→ **Given text**:

= = = = = = =

Study reveals new clues to how a successful HIV vaccine could work
Scientists at The Scripps Research Institute (TSRI) have made a discovery that could speed efforts to develop a successful HIV vaccine.
The scientists found that on the HIV envelope protein, at a site important for viral function, a small group of sugar molecules, known as glycans, serves as a key “anchor” for antibodies that can broadly neutralize the virus. Future candidate vaccines are therefore likely to include this glycan cluster among their specific viral targets in order to maximize the chances of stimulating an effective antibody response.
“We learned in this study that grabbing hold of these glycans can be a very important early step in an effective immune response to HIV, and with this knowledge, we believe we can design better candidate vaccines,” said principal investigator Dennis R. Burton, professor of immunology and microbiology at TSRI.
The research, published in the September issue of Immunity, is part of a broad reverse-engineering effort by scientists around the world to use antibodies isolated from HIV-infected people to guide the development of a successful vaccine.
This approach represents a departure from traditional vaccine designs, which have been developed and tested against HIV in vulnerable populations since the mid-1980s without success. HIV is a hugely variable virus having many hundreds of thousands of different strains. Traditional vaccines generally only attack one strain of the virus and so are typically ineffective in a real-world situation.
In studying the blood of HIV-infected people, scientists have succeeded in identifying a small number of antibodies which act against many different strains of HIV. These “broadly neutralizing” antibodies (bnAbs) manage to hit structures on the virus that do not vary much, typically because the structures are needed for some critical viral function. Some bnAbs can block infection by nearly all HIV strains. However, bnAbs are found in only a minority of infected people, in quantities too small to clear the virus, so Burton and other researchers are now trying to design vaccines to elicit these bnAbs in numbers large enough to provide effective protection.
In the study, TSRI scientists, including first author Raiees Andrabi, a postdoctoral research associate in the Burton Laboratory, focused on a particularly potent family of bnAbs, known as VRC26, which were isolated several years ago from blood obtained in South Africa from an HIV-infected person (code-named CAP256).
VRC26 antibodies neutralize HIV by fastening to a region of the viral envelope protein known as the V2 apex. This is thought to prevent the viral envelope structure from changing its shape to enable infection of host cells. VRC26 antibodies bind specifically to a hard-to-reach but relatively unvarying viral protein sequence, as well as to two nearby glycans.

= = = = = = =

→ **Record excerpts**:
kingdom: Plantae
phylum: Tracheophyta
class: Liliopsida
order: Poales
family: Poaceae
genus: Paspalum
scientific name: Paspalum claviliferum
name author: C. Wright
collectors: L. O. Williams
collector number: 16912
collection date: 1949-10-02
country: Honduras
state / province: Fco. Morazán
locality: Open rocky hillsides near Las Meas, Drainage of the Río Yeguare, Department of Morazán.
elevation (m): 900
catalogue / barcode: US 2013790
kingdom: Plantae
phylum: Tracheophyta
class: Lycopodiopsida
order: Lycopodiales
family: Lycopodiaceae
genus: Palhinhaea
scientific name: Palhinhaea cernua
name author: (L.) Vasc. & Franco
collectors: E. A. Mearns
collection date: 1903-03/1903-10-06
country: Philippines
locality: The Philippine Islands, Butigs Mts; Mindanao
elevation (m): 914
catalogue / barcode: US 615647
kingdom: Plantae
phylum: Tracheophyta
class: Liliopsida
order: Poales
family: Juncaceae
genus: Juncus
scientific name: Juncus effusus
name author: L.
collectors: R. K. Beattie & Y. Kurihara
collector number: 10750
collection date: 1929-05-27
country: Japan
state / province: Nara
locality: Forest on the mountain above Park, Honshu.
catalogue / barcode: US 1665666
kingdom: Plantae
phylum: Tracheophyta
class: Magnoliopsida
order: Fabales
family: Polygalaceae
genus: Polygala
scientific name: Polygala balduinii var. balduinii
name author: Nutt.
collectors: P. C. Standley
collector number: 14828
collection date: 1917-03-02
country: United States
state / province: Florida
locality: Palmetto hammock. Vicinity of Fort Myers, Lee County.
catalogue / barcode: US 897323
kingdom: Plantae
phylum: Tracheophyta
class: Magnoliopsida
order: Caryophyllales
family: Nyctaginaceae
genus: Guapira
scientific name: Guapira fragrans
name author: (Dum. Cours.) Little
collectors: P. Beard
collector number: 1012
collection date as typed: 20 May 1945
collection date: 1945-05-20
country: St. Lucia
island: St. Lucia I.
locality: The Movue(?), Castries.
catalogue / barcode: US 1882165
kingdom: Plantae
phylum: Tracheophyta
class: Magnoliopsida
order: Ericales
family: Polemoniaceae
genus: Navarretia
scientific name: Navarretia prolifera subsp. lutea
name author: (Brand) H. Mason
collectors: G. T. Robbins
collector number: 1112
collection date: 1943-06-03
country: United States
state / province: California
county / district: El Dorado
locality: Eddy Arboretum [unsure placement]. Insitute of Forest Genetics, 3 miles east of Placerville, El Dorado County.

= = = = = = =

→ **Problem to work on**: For each statement below, state whether the HIV vaccine article supports it, answering yes or no and quoting the deciding words of the article exactly. (a) The VRC26 antibodies were isolated from blood obtained in South Africa. (b) Broadly neutralizing antibodies are found in most HIV-infected people. (c) Traditional vaccines generally attack many strains of HIV. The records play no part in this work.

→ **Completed exercise**:
(a) Yes: "which were isolated several years ago from blood obtained in South Africa from an HIV-infected person (code-named CAP256)."
(b) No: "bnAbs are found in only a minority of infected people."
(c) No: "Traditional vaccines generally only attack one strain of the virus."